:: Work item ::
Repeat exactly the lines from the one containing "pinky tip: (263, 224)" through the last line of the records below, both included, and nothing else.

:: Records for the exercise ::
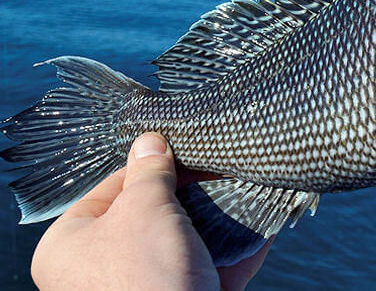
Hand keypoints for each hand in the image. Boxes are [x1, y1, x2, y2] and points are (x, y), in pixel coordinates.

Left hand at [30, 132, 271, 289]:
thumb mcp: (143, 210)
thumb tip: (149, 140)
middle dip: (194, 192)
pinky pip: (213, 268)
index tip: (183, 147)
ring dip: (222, 218)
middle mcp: (105, 268)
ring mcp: (147, 288)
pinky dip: (238, 248)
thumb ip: (148, 172)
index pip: (113, 188)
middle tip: (218, 166)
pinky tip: (263, 224)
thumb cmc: (143, 278)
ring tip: (246, 188)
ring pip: (190, 243)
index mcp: (72, 245)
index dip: (152, 164)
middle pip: (156, 215)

:: Solution to this problem ::
pinky tip: (263, 224)
thumb cmc: (143, 278)
ring tip: (246, 188)
ring pip: (190, 243)
index mcp: (72, 245)
index dip: (152, 164)
middle pip: (156, 215)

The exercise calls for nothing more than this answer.